April 20, 2024

People Column

July/August 2015

By Trish Anderton

AWARDS

OPC members Felix Golubev and Simcha Jacobovici have won the Canadian Association of Journalists Prize for their documentary, “Tales from the Organ Trade.” The film, which won the OPC’s Edward R. Murrow award last year, shows how a kidney is sold on the illegal organ market and reaches a transplant recipient. Along the way, it challenges assumptions about the ethics of the organ trade. Golubev and Jacobovici were honored along with Ric Esther Bienstock, also an OPC member.

OPC member Jerome Delay has won an Associated Press Media Editors Award for his photograph of two young refugee girls from the Central African Republic. “Once again, we see innocent children amid conflict,” the judges said. “But we also see hope. We see that even amid bleak circumstances, friendship blooms.” Delay is AP’s chief photographer for Africa. He has won or shared the OPC’s John Faber Award three times.
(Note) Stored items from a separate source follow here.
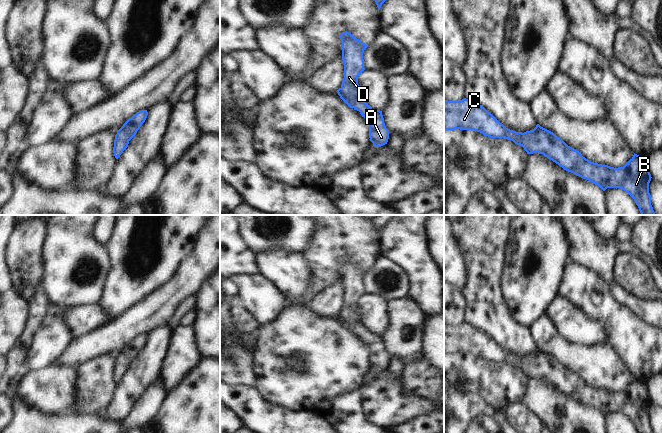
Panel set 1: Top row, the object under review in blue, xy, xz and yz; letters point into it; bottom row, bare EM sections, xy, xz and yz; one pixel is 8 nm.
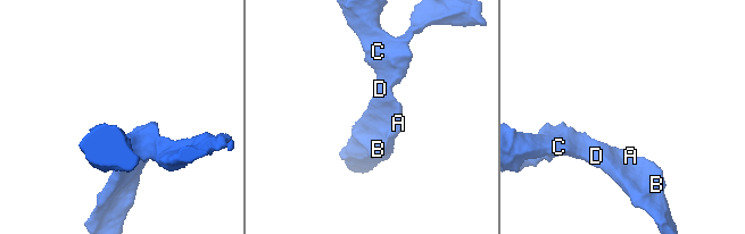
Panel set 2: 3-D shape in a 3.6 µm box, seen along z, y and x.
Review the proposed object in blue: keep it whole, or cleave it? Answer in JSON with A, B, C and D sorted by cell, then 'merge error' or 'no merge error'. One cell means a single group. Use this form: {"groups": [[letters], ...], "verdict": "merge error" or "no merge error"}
{"groups": [["A", "B", "C", "D"]], "verdict": "no merge error"}

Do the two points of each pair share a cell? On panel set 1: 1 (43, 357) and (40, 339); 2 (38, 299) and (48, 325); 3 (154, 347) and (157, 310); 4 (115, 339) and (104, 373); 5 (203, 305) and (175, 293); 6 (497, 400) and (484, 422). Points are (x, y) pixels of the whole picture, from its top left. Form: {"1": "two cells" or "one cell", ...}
{"1": "one cell", "2": "two cells", "3": "two cells", "4": "two cells", "5": "two cells", "6": "two cells"}

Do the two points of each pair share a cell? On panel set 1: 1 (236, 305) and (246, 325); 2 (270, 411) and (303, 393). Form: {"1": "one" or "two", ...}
{"1": "one", "2": "two"}

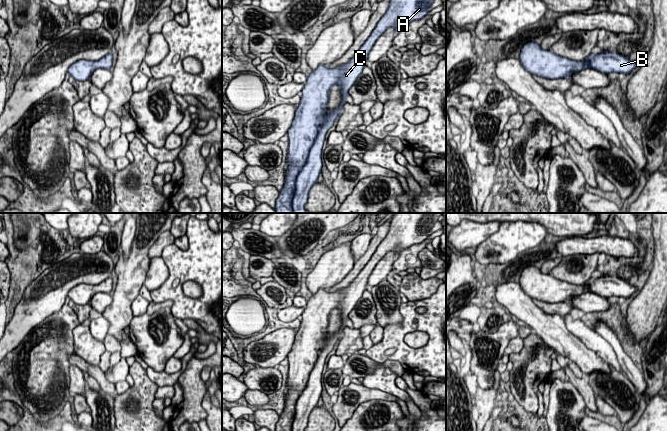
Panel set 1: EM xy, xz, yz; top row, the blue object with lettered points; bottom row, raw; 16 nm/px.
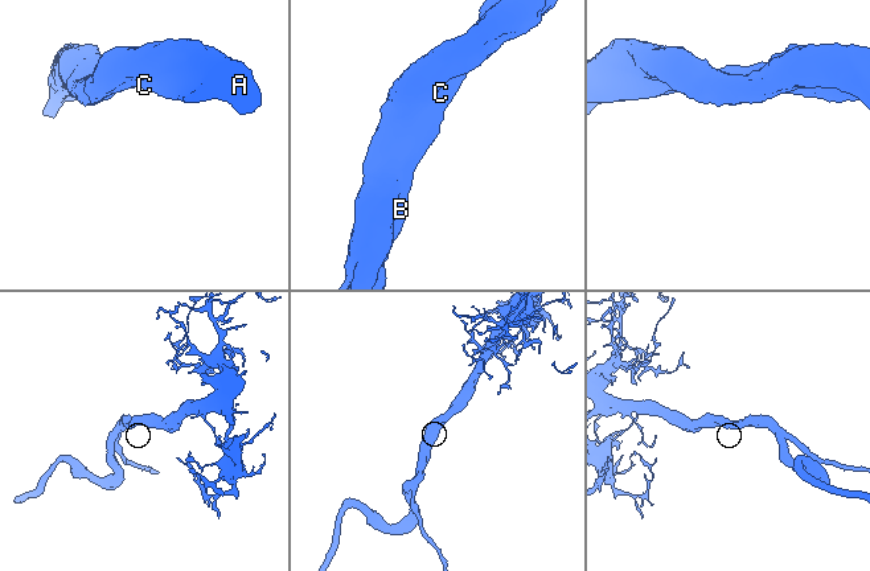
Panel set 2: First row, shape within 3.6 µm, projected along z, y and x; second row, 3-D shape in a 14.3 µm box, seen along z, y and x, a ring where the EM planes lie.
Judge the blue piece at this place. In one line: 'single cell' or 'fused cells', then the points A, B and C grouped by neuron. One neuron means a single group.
single cell; groups A B C

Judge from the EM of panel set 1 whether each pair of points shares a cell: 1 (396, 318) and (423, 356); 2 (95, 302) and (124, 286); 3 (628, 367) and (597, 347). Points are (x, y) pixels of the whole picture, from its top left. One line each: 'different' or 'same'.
1: different
2: different
3: different

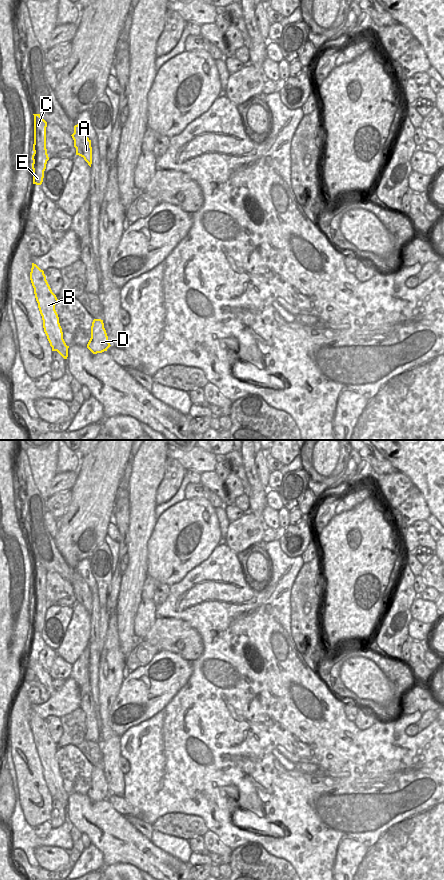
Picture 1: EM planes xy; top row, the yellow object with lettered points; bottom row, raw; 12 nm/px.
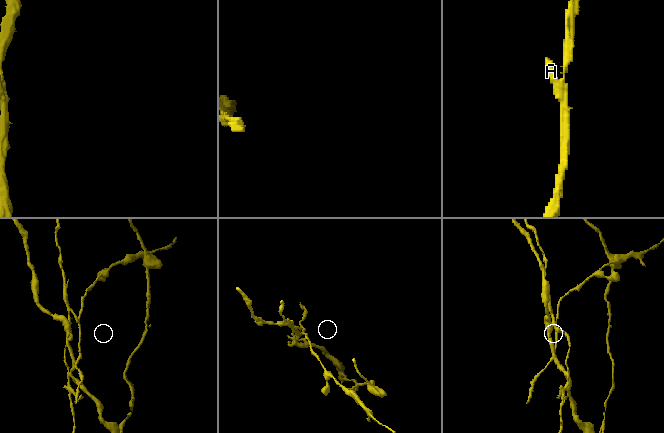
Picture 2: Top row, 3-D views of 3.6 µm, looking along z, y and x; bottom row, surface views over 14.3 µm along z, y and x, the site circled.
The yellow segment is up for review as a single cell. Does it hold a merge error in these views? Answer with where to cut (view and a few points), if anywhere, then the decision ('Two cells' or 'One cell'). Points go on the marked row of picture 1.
Split along xy (89, 162), (88, 164). Two cells.

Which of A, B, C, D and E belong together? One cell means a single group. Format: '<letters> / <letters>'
A B C E / D

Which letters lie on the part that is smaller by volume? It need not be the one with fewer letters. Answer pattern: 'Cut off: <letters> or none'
Cut off: D

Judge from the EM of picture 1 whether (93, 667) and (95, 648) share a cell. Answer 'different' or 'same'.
same

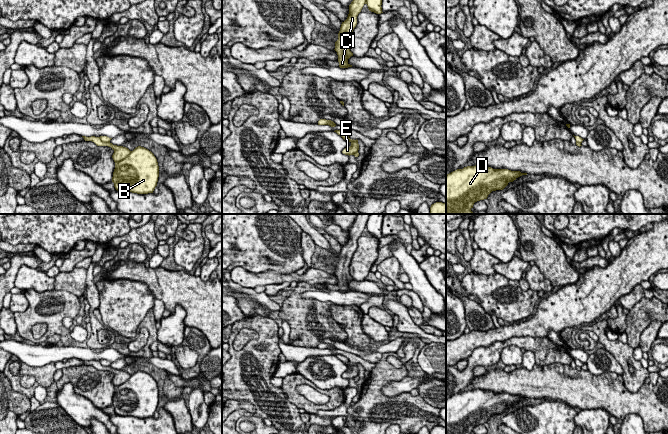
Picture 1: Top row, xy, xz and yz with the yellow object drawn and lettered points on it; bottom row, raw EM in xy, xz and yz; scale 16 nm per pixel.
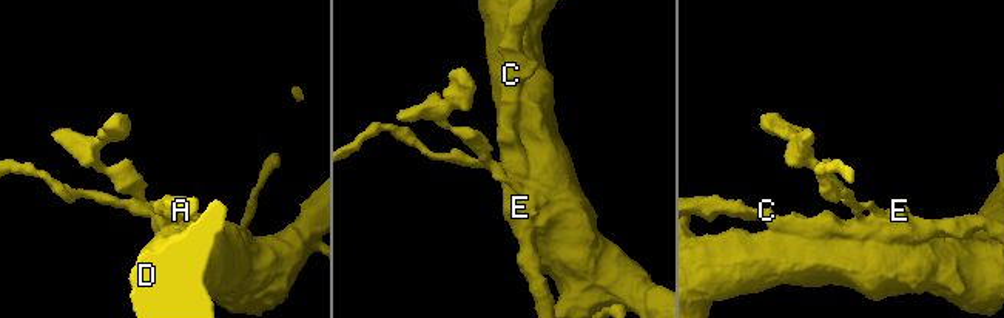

OPC members Gerard Ryle and Rod Nordland have been honored with SOPA Awards from The Society of Publishers in Asia. Ryle won the Excellence in Explanatory Reporting award in Group B for “People’s Republic of Offshore.” The investigative story explored leaked documents to shed light on the hidden offshore holdings of China’s elite. Nordland received an Honorable Mention in the Group A Excellence in Human Rights Reporting award for “The Ballad of Zakia and Mohammad,” the story of an Afghan couple facing death threats for attempting to marry against her family’s wishes.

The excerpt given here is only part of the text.